AI data poisoning is a deliberate attempt to bias an AI model’s training data so that it produces dangerous or inaccurate results. Someone might, for example, alter an AI model's data so that it lies to or tricks its users. AI data poisoning is of particular concern for large language models (LLMs), so it is important for AI developers to carefully safeguard and vet their training data.

How does data poisoning affect AI models?

By introducing slight changes to training data, an attacker can significantly alter an AI model’s outputs — just as a math problem will lead to a different answer if the initial values change (e.g. "3 + 3 = 6" vs. "3 + 4 = 7"). A data-poisoned model will therefore perform differently from how its developers and users expect, and possibly give responses that benefit the attacker or put users at risk.

What are the main types of AI data poisoning attacks?

The primary data poisoning attack methods include backdoor poisoning, mislabeling, data injection, data manipulation, and availability attacks.
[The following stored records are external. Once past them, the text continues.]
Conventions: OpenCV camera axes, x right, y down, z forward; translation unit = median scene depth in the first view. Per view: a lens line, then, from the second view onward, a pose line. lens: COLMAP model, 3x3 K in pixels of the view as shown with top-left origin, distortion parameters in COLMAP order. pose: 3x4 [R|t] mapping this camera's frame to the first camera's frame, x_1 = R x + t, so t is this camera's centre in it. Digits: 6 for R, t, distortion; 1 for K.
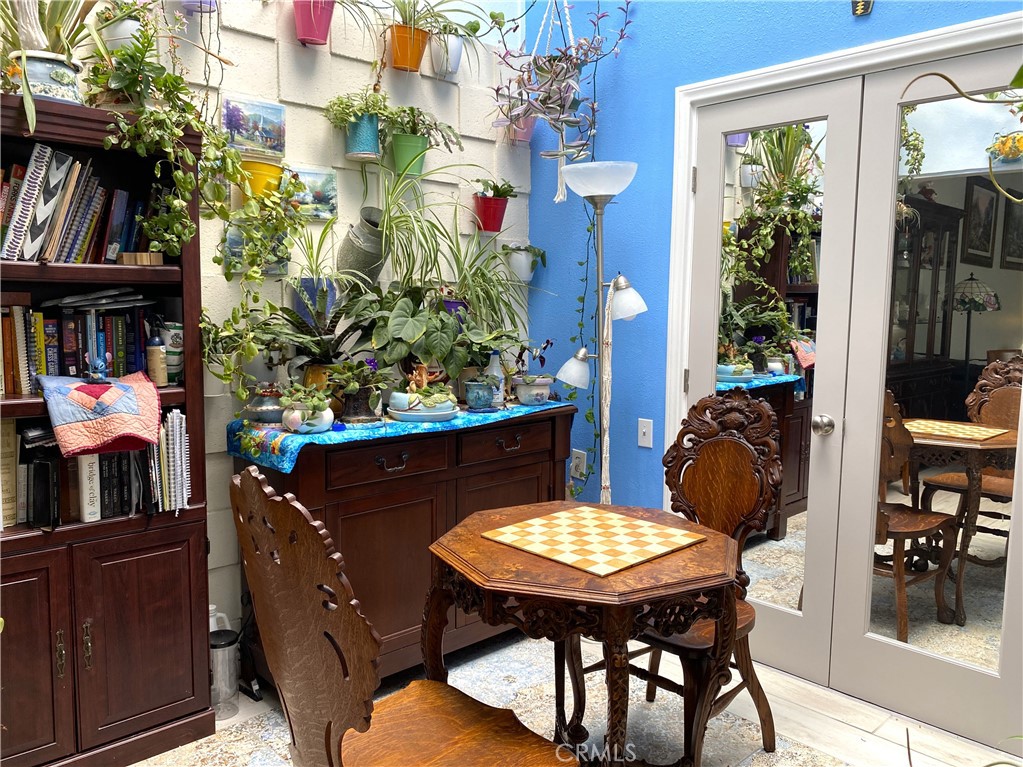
lens RADIAL K [[812.9, 0, 511.5], [0, 812.9, 383.5], [0, 0, 1]] dist [0.078664, -0.002320]
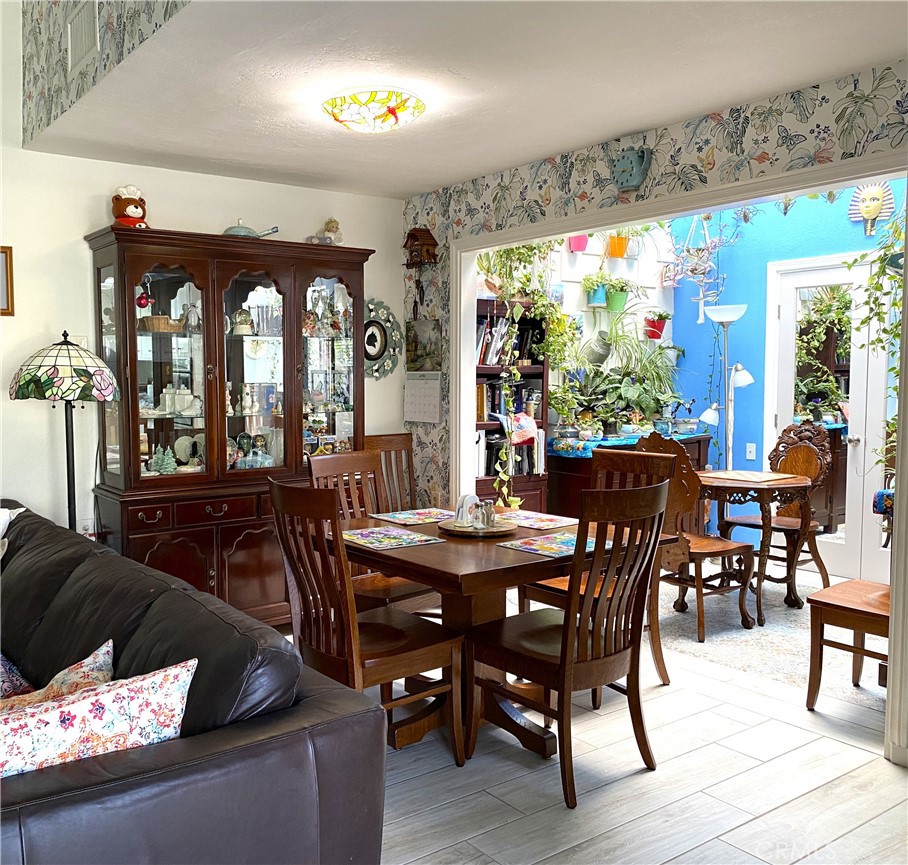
lens RADIAL K [[870.1, 0, 383.8], [0, 870.1, 434.9], [0, 0, 1]] dist [-0.000567, 0.005672]
pose [[0.986976, -0.002421, -0.160850, -0.329487], [-0.003215, 0.999390, -0.034771, 0.096878], [0.160836, 0.034835, 0.986366, -1.029895]]
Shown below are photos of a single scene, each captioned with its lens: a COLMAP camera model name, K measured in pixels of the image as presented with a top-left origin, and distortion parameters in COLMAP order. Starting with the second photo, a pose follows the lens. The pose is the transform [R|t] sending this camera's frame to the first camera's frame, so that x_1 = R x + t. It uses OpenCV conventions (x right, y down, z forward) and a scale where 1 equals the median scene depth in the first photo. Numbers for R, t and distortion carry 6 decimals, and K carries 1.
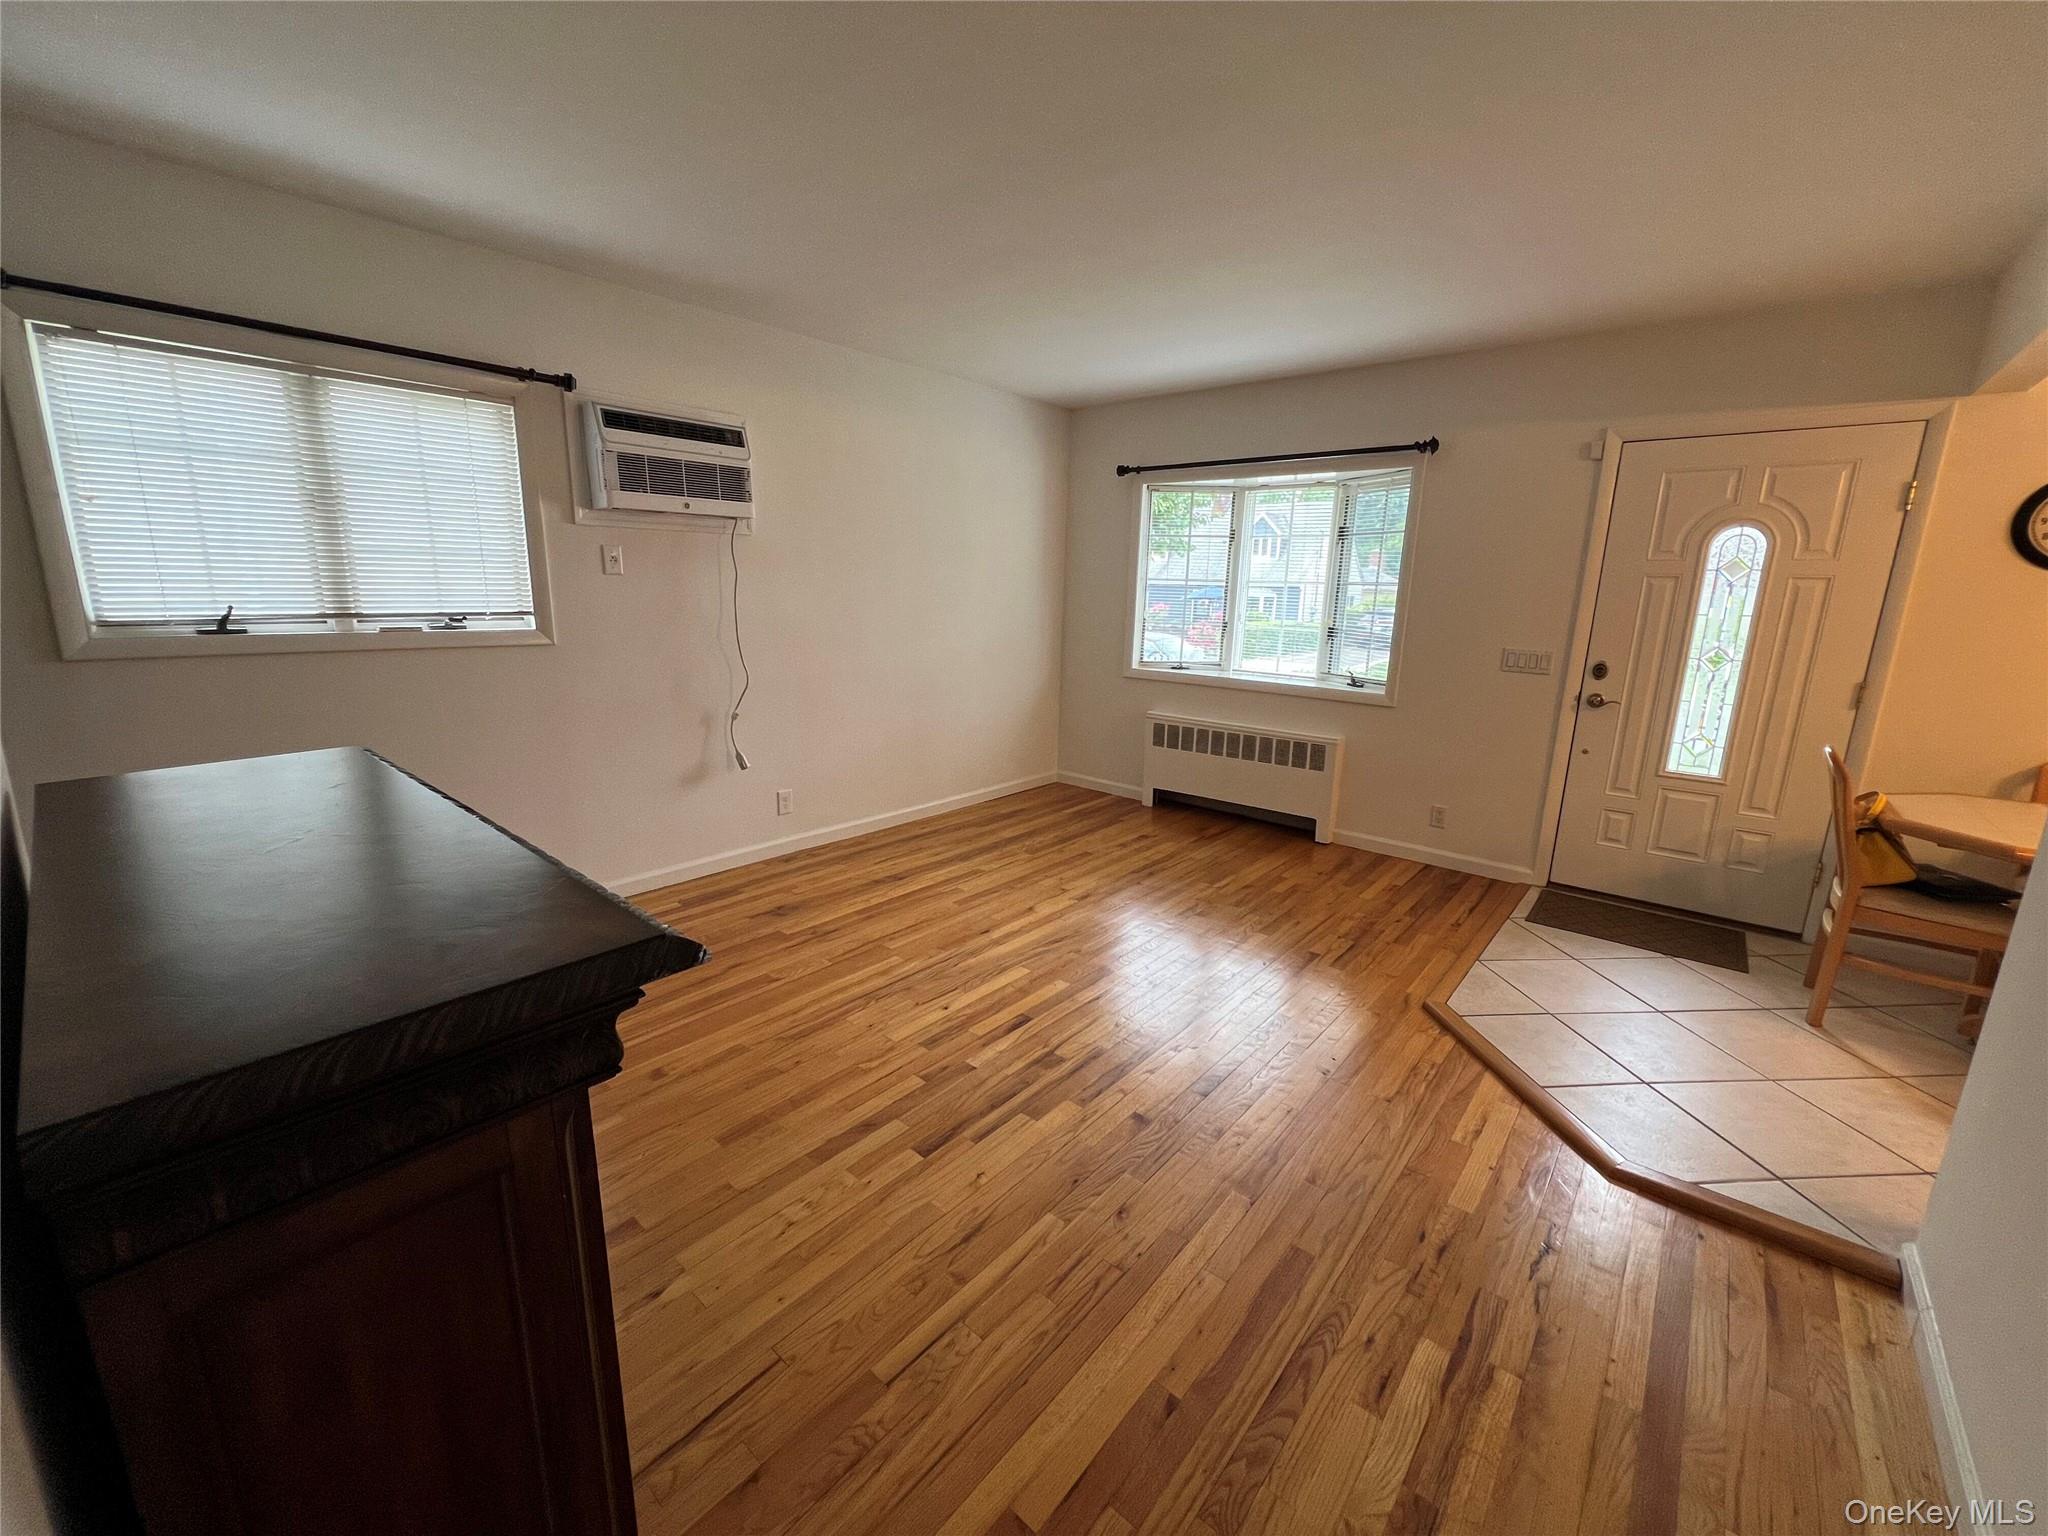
lens RADIAL K [[818.7, 0, 1022.7], [0, 818.7, 763.9], [0, 0, 1]] dist [-0.002868, 0.000023]
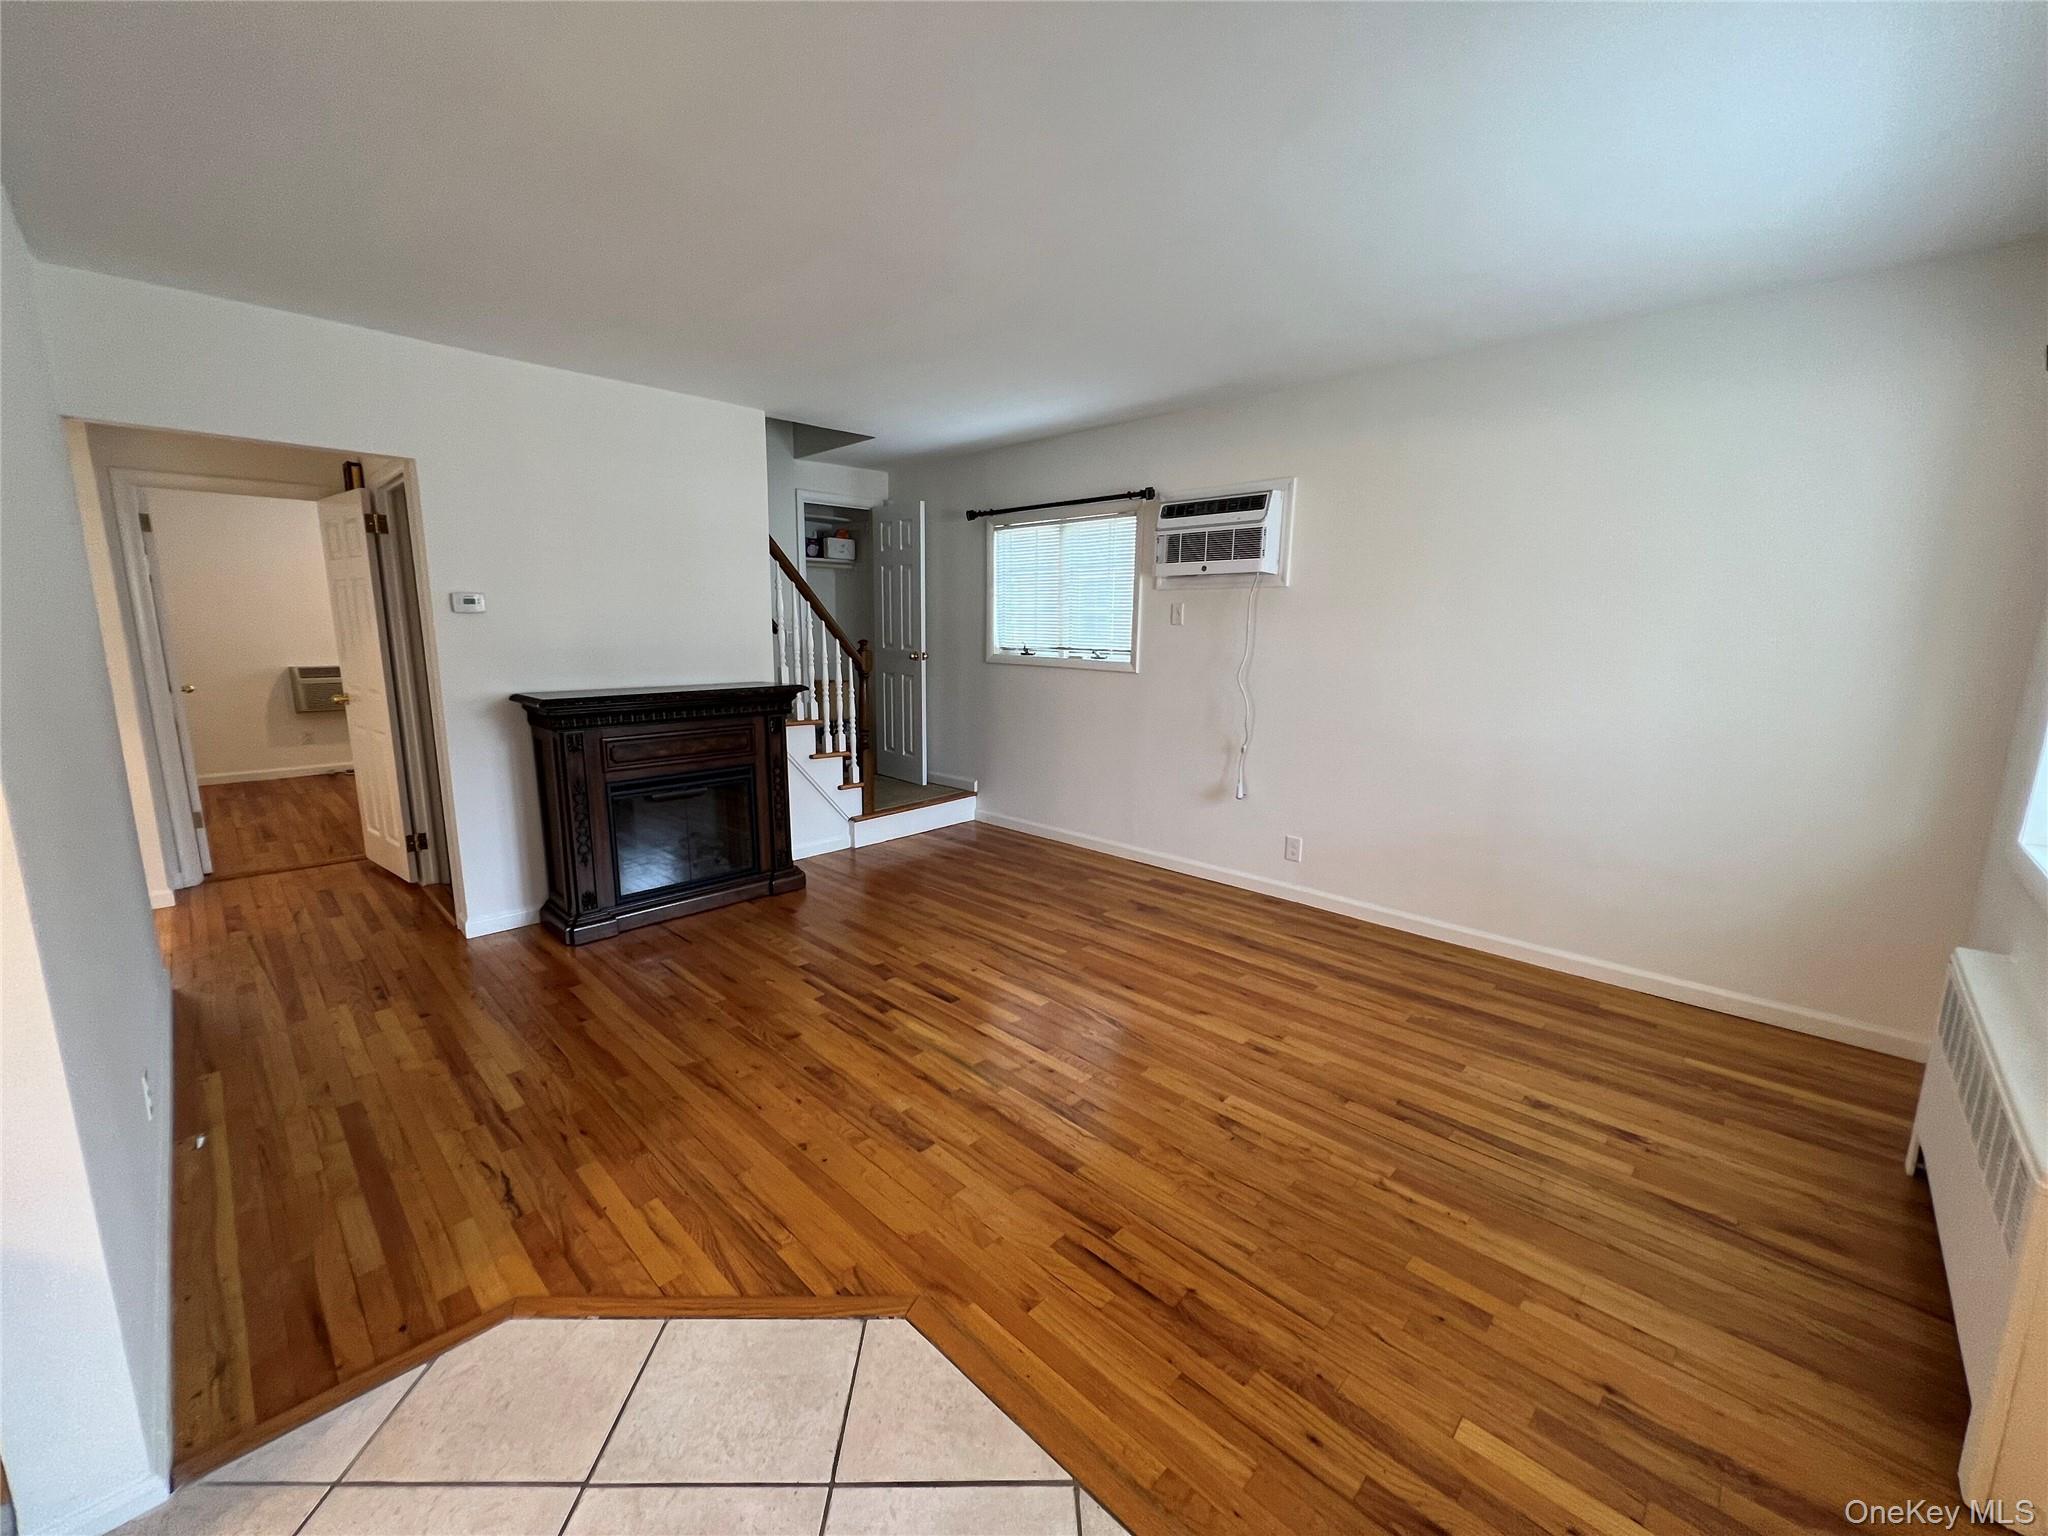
lens RADIAL K [[818.7, 0, 1022.7], [0, 818.7, 763.9], [0, 0, 1]] dist [-0.002868, 0.000023]
pose [[-0.060447, 0.149595, -0.986898, 0.843598], [-0.226737, 0.960803, 0.159527, -0.165404], [0.972079, 0.233409, -0.024159, 0.820225]]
Each type of data poisoning attack aims to bias or degrade AI model performance.

What are common attack vectors for AI data poisoning?

Attackers may use insider access, supply chain attacks via tainted external data, or unauthorized access to manipulate or corrupt training datasets.

What are the potential consequences of data poisoning?

Data poisoning can permanently alter a model’s output to favor the attacker. It can cause a model to produce propaganda or hate speech, make inaccurate recommendations, provide false data, or promote malware downloads.

What are some ways to prevent AI data poisoning?

To prevent AI data poisoning, protecting collections of training data from unauthorized alteration is crucial. Prevention methods include data validation, applying the principle of least privilege, using diverse data sources, monitoring and auditing data changes, and using adversarial training to get models to recognize misleading inputs.